Pienso más bien en los ciudadanos y partidos políticos que no se sienten cómodos con la barra libre del aborto, pero al mismo tiempo no se atreven a posicionarse en contra, bien por cobardía, bien por amalgamar entre sus votantes a personas de mentalidad moderna y posmoderna. Se podrían proponer al Gobierno medidas encaminadas, en primera instancia, a reducir el número de abortos como una cuestión de salud pública. Una opción interesante podría ser ofrecer gratis a las mujeres que abortan una esterilización voluntaria reversible (hoy perfectamente posible). Es escalofriante ver cómo se está generalizando el «aborto de repetición». Aproximadamente el 20% (y creciendo) de las mujeres que abortan lo hacen por segunda, tercera, cuarta vez y sucesivas. Eso significa que hay mucha gente que está usando el aborto como un anticonceptivo, y eso que en las estadísticas no se recogen los abortos con la píldora del día después. Sería mejor para todos que esas mujeres que se obstinan en abortar por deporte y aquellas que viven en el filo de la navaja no pudieran, ni por accidente, quedarse embarazadas, si no piensan tener a su hijo. Para el pensamiento feminista, la esterilización reversible voluntaria sería la panacea que les permitiría «vivir su sexualidad» libremente y sin «consecuencias desagradables». Para el pensamiento pro-vida sería un mal menor asumible, desde el cual seguir luchando, con vistas al futuro, por un cambio real de la cultura. Incluso desde el punto de vista económico, sería más barato para el Estado pagar una ligadura de trompas que un número indeterminado de abortos y píldoras del día después. Desde el punto de vista de la argumentación sanitaria es siempre mejor apostar por la prevención (si hay mujeres que consideran el embarazo como una «enfermedad», ¿no será mejor vacunarlas?). Y una medida así, además, convertiría en aliados a las empresas sanitarias que se dedican al negocio de la infertilidad y dejaría sin argumentos a los que ven en el aborto una solución, en vez de ver un problema.

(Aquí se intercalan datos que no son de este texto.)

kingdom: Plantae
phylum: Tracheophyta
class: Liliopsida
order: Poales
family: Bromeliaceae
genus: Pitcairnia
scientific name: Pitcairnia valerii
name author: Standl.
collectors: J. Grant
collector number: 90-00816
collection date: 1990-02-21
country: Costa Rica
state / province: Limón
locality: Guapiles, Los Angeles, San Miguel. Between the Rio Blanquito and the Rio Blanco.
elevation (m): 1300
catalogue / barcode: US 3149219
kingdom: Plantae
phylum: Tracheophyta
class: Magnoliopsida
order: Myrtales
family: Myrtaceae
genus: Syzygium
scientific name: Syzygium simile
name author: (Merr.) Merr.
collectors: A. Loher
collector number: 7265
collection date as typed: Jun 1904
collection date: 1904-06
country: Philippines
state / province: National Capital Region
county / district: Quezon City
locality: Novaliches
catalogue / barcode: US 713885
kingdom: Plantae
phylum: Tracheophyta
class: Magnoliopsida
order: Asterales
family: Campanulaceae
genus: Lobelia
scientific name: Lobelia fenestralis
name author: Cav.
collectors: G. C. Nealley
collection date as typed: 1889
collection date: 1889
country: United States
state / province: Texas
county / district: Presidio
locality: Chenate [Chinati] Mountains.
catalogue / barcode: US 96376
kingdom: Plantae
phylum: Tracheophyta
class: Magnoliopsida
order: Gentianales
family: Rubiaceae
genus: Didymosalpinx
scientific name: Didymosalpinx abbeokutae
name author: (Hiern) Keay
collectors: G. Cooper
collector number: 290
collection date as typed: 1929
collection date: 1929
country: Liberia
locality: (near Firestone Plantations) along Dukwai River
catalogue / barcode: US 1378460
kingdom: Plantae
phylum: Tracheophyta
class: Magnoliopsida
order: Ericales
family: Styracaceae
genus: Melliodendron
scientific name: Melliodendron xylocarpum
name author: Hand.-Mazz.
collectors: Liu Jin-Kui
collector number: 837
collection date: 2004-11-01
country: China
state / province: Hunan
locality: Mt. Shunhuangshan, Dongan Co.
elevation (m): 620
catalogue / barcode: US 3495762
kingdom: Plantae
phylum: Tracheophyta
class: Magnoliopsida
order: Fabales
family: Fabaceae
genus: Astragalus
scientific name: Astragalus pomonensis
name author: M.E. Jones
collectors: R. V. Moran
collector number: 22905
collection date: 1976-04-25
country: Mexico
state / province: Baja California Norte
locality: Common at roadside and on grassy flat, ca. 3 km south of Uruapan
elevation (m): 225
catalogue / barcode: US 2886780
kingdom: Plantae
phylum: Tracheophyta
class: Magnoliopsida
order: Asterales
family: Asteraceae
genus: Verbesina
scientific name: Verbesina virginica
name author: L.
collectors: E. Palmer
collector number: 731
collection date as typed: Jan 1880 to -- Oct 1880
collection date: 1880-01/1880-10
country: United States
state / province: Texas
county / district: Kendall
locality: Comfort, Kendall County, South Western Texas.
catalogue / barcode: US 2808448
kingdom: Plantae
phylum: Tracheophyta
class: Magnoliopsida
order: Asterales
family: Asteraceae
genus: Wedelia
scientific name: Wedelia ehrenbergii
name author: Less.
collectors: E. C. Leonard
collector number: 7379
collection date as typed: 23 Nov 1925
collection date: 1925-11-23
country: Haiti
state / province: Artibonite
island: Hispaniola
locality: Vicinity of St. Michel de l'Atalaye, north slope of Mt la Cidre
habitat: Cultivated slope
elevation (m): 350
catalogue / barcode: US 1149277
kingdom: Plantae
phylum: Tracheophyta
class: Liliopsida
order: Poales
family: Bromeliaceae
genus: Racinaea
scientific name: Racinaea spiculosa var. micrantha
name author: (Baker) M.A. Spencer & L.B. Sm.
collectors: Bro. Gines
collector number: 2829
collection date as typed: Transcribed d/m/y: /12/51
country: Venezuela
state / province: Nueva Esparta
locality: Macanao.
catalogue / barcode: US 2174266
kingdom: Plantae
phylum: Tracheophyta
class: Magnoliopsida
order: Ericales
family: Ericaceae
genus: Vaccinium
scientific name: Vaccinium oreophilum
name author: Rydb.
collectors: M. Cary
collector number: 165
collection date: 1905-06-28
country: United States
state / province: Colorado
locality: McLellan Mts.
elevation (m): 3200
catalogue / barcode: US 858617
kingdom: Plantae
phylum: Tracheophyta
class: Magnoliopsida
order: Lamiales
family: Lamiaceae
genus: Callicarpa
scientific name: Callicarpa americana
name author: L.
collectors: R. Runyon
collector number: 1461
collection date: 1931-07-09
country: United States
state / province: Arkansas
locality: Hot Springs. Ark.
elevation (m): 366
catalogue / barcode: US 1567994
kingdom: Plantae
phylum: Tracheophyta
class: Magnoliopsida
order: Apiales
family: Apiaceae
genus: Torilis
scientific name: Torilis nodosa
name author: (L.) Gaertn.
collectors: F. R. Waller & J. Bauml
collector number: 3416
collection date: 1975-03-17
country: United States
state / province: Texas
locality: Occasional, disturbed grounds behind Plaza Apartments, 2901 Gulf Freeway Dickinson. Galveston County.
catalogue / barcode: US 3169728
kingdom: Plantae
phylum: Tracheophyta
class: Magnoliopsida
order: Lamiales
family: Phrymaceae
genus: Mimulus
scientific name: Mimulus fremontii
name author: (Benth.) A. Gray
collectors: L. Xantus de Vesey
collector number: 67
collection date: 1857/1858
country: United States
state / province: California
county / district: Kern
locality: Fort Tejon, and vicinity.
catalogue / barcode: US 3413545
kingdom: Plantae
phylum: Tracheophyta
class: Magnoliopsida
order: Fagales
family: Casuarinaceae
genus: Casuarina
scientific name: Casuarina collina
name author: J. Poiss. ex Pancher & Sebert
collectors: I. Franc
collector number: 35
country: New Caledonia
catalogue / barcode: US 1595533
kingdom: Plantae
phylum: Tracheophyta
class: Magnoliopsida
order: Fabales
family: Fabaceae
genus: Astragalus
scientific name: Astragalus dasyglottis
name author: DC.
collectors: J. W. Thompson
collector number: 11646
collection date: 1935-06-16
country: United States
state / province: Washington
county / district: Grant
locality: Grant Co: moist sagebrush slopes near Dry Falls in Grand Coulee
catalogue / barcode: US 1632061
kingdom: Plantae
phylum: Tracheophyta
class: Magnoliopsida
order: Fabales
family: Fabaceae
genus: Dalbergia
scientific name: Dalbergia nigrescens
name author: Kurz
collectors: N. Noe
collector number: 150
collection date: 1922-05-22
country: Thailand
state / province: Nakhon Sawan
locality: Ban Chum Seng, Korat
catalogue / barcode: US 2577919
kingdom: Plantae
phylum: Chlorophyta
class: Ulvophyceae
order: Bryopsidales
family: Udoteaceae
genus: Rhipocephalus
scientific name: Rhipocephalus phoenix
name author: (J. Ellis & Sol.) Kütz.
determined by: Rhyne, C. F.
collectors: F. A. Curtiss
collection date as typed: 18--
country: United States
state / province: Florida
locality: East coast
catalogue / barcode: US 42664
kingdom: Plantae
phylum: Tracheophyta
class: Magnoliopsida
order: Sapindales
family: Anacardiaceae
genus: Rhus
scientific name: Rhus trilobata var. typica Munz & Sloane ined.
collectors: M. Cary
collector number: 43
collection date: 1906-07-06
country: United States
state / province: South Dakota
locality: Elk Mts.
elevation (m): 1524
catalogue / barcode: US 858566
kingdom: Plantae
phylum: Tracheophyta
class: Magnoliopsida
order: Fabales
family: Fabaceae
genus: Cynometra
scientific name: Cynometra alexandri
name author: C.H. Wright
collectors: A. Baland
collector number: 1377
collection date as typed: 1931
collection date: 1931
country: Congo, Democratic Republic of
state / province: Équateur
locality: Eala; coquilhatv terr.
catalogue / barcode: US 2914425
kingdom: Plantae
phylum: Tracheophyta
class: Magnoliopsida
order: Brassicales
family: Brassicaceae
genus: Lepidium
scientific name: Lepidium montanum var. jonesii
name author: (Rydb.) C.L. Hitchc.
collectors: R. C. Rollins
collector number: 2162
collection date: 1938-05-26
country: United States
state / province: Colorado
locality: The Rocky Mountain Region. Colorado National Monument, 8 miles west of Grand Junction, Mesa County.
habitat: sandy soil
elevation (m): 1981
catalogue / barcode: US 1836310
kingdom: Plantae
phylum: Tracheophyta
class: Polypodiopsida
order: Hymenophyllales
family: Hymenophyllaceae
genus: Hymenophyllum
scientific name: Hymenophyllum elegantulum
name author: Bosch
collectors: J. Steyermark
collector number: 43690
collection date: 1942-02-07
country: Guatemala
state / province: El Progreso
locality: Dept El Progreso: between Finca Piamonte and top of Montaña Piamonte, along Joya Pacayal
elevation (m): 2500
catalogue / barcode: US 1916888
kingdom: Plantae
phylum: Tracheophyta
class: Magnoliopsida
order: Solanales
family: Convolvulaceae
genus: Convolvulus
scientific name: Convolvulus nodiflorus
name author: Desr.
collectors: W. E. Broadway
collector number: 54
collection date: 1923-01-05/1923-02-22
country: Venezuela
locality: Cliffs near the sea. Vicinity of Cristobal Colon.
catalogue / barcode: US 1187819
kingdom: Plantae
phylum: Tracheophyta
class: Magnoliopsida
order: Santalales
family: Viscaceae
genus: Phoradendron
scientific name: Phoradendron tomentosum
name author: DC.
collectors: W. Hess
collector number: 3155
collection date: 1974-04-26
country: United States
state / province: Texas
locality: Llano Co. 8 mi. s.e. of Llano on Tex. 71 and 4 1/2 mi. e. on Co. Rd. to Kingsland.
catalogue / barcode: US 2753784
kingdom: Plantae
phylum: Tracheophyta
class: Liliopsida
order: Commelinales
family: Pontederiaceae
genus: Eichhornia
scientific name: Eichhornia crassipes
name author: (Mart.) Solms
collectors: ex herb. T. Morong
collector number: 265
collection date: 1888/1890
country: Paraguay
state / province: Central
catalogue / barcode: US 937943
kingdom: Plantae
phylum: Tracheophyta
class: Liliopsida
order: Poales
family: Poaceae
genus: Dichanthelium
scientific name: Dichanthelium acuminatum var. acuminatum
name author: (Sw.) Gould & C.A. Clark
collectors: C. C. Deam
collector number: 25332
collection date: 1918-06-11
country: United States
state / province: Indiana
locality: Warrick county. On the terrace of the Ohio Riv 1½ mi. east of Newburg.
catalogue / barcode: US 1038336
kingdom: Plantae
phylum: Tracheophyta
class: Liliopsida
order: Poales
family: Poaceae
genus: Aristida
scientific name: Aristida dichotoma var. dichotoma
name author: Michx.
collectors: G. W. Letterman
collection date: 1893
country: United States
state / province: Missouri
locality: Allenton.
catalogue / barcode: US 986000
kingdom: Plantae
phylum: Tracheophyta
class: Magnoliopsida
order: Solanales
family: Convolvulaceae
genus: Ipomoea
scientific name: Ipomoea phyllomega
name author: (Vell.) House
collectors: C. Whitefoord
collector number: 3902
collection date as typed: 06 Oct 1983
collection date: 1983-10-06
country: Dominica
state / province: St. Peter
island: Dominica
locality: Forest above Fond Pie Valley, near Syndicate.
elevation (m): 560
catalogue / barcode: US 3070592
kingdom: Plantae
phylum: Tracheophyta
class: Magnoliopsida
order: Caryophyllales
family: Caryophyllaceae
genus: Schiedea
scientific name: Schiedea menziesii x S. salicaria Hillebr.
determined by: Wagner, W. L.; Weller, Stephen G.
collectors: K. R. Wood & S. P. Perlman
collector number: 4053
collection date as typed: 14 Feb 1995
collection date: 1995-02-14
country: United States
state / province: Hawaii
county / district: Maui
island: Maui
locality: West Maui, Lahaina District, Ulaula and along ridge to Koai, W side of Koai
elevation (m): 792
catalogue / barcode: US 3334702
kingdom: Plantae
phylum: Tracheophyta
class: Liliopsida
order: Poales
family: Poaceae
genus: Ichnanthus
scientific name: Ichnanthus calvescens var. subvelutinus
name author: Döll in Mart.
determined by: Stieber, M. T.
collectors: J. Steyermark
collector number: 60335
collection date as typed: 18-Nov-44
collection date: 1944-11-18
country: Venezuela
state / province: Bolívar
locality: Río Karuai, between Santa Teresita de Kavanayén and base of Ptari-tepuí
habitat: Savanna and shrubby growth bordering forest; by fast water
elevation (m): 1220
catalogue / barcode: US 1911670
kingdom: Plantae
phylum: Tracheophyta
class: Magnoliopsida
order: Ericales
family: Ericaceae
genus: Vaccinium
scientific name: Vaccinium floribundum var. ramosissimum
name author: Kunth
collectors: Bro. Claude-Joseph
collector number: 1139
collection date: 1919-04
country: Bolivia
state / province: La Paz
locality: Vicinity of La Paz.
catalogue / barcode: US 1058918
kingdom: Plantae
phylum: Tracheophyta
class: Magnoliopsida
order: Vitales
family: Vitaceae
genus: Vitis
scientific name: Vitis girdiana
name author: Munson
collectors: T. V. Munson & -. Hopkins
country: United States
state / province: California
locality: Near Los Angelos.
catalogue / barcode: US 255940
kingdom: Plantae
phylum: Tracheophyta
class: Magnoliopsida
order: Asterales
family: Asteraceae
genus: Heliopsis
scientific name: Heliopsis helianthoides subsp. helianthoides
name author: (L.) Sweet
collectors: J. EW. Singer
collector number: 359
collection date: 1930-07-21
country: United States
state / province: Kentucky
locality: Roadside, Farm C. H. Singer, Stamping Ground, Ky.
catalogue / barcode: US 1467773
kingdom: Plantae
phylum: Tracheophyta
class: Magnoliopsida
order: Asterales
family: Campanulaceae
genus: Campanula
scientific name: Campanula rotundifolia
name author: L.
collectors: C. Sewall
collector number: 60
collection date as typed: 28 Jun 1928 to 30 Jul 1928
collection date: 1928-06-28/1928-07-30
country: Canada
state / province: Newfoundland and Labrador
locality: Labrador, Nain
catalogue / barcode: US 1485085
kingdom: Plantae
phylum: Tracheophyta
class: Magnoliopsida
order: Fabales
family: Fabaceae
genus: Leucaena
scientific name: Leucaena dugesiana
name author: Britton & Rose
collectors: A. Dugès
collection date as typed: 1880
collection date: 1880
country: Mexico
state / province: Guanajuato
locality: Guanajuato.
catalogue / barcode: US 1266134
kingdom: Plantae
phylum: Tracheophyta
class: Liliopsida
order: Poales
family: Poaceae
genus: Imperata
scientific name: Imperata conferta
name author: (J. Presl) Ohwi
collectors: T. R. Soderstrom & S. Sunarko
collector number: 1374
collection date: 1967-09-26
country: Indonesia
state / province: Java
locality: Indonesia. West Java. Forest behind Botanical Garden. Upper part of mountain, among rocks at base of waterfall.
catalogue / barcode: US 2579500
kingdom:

Ha llegado para todos los políticos el momento de mojarse y mover ficha. Si no son capaces de manifestarse abiertamente a favor o en contra del aborto, que al menos apuesten por una política malminorista. Su responsabilidad es buscar la mejor solución posible a cada problema. Y en este horrible asunto, se trata de decidir qué es menos malo: cargar en nuestra conciencia social con millones de asesinatos o cargar sólo con el egoísmo institucionalizado. Poner límites al relativismo, incluso desde el propio relativismo, es ya una forma de combatirlo. Personalmente, prefiero que la posteridad juzgue nuestra época como la «era de la estupidez» que como la «era del crimen organizado».

NOTAS

1. «Contra la vida y la evidencia», Alejandro Llano. Alfa y Omega, n.º 643.

2. «El imperio del pesimismo», Gabriel de Pablo. Nueva Revista, n.º 124, mayo-junio de 2009, páginas 13-19.